Official: Residents of 3 Northport VA buildings went week without hot water
Residents of three Northport VA Medical Center buildings, including a homeless shelter, went a week without hot water because of a pipe repair project, an agency official confirmed to Newsday.
The outages, which began Oct. 5, ended at 8 p.m. Tuesday and affected residents of Building 64, home to the residential post-traumatic stress disorder treatment program; Building 65, which houses the mental health clinic and the Northport VA Beacon House Homeless Shelter, Long Island's only facility for homeless veterans.
The steam pipe replacement project was originally expected to be completed last Friday but "unforeseen" problems led to a delay, said Northport VA spokesman Chad Cooper on Tuesday.
"It's aging infrastructure," Cooper said Tuesday. "And it's being resolved … The pipes are old and aging."
Residents of the three buildings had the option of either taking cold showers or using "warm comfort wipes" for bathing, Cooper said.
"They used the comfort wipes and most of the residents had no problem," he said.
United Veterans Beacon House, a Bay Shore-based nonprofit that operates the 34-bed shelter, did not respond to a request for comment.
Rep. Thomas Suozzi (D-Glen Cove) called the problems "completely unacceptable. The greatest obligation we have as a nation is to take care of our men and women who have served in our armed forces. These veterans deserve no less and I am calling on the Northport VAMC to address these aging infrastructure risks immediately."
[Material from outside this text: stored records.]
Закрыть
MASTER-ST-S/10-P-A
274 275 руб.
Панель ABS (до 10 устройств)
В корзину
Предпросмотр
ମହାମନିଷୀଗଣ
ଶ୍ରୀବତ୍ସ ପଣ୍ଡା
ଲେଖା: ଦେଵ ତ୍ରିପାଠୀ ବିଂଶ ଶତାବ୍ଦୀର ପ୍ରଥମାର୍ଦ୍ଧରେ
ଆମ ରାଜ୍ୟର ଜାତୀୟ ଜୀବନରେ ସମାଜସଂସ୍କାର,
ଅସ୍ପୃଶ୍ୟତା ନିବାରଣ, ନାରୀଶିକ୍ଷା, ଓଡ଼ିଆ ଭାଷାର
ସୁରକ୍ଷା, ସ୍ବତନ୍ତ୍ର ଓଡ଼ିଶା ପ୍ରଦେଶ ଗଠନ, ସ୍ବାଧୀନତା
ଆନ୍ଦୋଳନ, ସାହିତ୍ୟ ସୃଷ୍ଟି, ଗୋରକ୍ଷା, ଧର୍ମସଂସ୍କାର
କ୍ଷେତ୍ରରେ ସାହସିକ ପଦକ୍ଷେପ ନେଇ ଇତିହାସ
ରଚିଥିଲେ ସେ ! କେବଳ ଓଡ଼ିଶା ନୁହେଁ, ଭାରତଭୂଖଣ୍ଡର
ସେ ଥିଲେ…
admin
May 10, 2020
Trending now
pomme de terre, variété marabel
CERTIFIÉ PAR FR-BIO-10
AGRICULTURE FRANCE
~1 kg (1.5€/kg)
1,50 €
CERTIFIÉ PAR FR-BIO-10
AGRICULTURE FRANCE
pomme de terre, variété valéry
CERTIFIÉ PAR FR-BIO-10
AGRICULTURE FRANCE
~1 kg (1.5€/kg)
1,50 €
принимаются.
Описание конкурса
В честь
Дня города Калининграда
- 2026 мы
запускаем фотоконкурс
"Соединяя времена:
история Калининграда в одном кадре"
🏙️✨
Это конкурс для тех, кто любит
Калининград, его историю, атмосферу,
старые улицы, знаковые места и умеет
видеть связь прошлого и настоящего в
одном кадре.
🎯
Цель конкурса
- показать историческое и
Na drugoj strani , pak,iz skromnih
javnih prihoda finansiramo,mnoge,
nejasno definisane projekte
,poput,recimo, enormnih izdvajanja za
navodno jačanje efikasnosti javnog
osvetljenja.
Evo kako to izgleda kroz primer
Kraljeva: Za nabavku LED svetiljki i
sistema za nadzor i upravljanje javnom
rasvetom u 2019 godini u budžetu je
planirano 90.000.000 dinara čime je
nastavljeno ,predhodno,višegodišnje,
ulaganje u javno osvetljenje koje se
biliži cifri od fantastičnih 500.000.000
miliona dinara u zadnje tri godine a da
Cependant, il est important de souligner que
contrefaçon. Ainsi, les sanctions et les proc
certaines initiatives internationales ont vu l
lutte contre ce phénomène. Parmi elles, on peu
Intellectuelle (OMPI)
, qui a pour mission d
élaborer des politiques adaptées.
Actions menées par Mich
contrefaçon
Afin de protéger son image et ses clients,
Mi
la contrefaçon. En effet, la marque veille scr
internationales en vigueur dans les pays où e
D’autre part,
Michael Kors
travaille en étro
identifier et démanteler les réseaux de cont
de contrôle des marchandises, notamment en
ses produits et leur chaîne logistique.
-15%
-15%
The Department of Veterans Affairs Inspector General reported last year that four rooms in Building 65 were closed for much of 2019 because of damage from a leak in an abandoned ceiling steam pipe that unexpectedly collected water.
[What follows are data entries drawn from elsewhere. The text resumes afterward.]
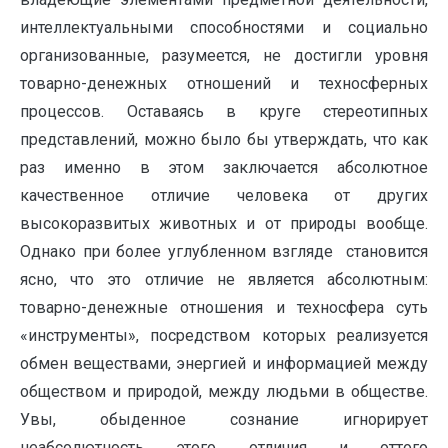
интеллектуальными способностями и социально
организованные, разумеется, не достигли уровня
товарно-денежных отношений и техносферных
процессов. Оставаясь в круге стереотипных
представлений, можно было бы утверждать, что как
раз именно в этом заключается абсолютное
качественное отличие человека от других
высокоразвитых животных и от природы вообще.
Однако при более углубленном взгляде становится
ясно, что это отличие не является абсолютным:
товарно-денежные отношения и техносфера суть
«инструменты», посредством которых реализуется
обмен веществами, энергией и информацией между
обществом и природой, между людьми в обществе.
Увы, обыденное сознание игнорирует
неабсолютность этого отличия и оттого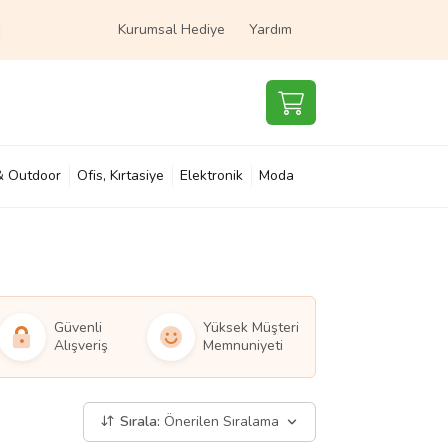
Kurumsal Hediye
Yardım
& Outdoor
Ofis, Kırtasiye
Elektronik
Moda
e & Çocuk
Süpermarket
Güvenli
Yüksek Müşteri
Alışveriş
Memnuniyeti
Sırala:
Önerilen Sıralama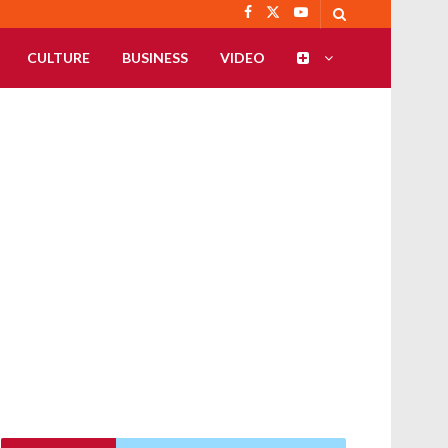
CULTURE
BUSINESS
VIDEO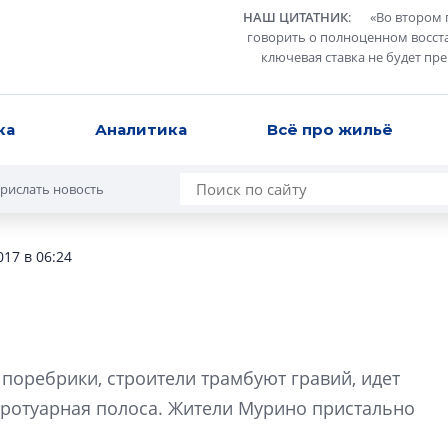
НАШ ЦИТАТНИК
:
«
Во втором 
говорить о полноценном восст
ключевая ставка не будет пр
ка
Аналитика
Всё про жильё
рислать новость
017 в 06:24
Разрыв цен межд
вторичкой: что э
 поребрики, строители трамбуют гравий, идет
рынка?
тротуарная полоса. Жители Мурино пристально
Разрыв цен между
вторичкой: что это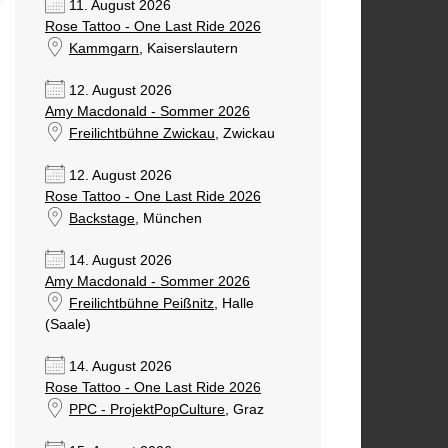
11. August 2026
Rose Tattoo - One Last Ride 2026
Kammgarn
, Kaiserslautern
12. August 2026
Amy Macdonald - Sommer 2026
Freilichtbühne Zwickau
, Zwickau
12. August 2026
Rose Tattoo - One Last Ride 2026
Backstage
, München
14. August 2026
Amy Macdonald - Sommer 2026
Freilichtbühne Peißnitz
, Halle
(Saale)
14. August 2026
Rose Tattoo - One Last Ride 2026
PPC - ProjektPopCulture
, Graz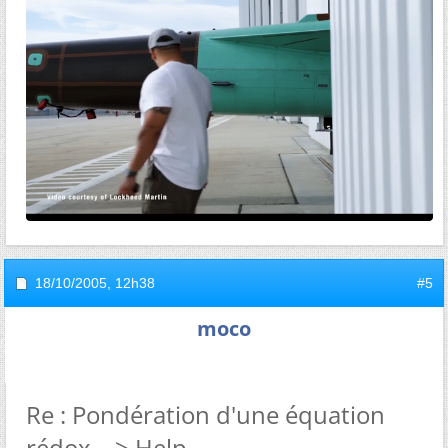
18/10/2005,
12h38
#5
moco
Re : Pondération d'une équation
rédox---> Help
A 2017 Northport VA report found that 61% of Building 65's infrastructure systems were in "poor or critical condition" and would cost nearly $6 million to repair.
Problems at the Northport VA, which cares for 31,000 veterans annually, have drawn increasing attention since at least 2016, when failing air conditioning equipment in the Vietnam War-era hospital building forced a four-month suspension of all surgeries, sending veterans to get emergency surgical procedures in Manhattan or the Bronx.
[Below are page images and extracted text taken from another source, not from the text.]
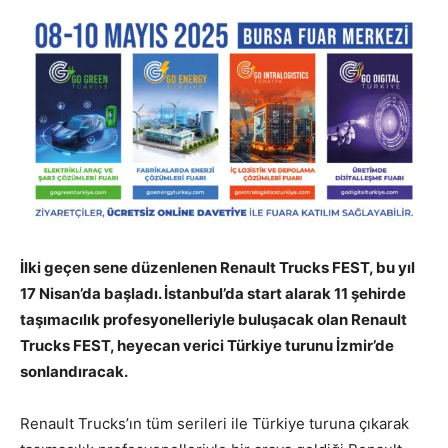
İlki geçen sene düzenlenen Renault Trucks FEST, bu yıl
17 Nisan’da başladı. İstanbul’da start alarak 11 şehirde
taşımacılık profesyonelleriyle buluşacak olan Renault
Trucks FEST, heyecan verici Türkiye turunu İzmir’de
sonlandıracak.
Renault Trucks’ın tüm serileri ile Türkiye turuna çıkarak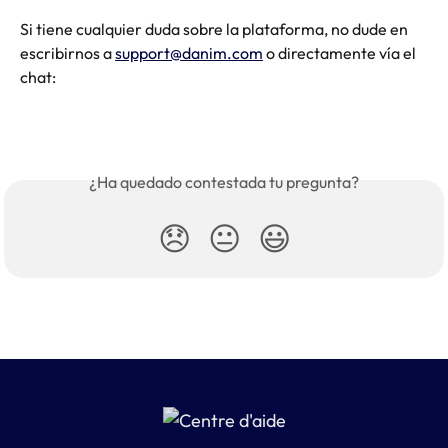
Si tiene cualquier duda sobre la plataforma, no dude en 
escribirnos a 
support@danim.com
 o directamente vía el 
chat: 
¿Ha quedado contestada tu pregunta?
😞
😐
😃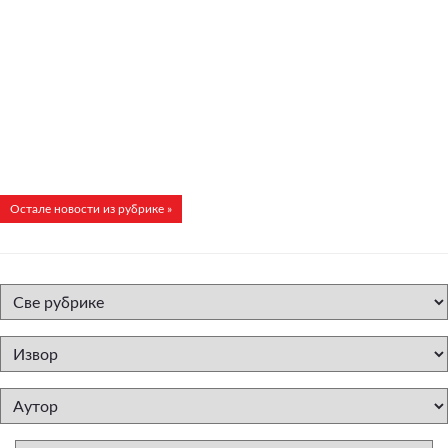
Остале новости из рубрике »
Long Island's only veterans hospital has undergone several leadership changes in recent years with past administrators allowing numerous infrastructure projects to remain uncompleted, forcing the facility to forfeit repair dollars. A 2017 internal VA investigation concluded that poor oversight of contractors resulted in incomplete projects costing Northport more than $9 million in federal funding.
The sprawling Northport VA Medical Center campus has been undergoing major construction work in recent months, including the demolition of two nearly century-old buildings.
The Northport VA is part of a network of medical facilities under the U.S. Department of Veterans Affairs.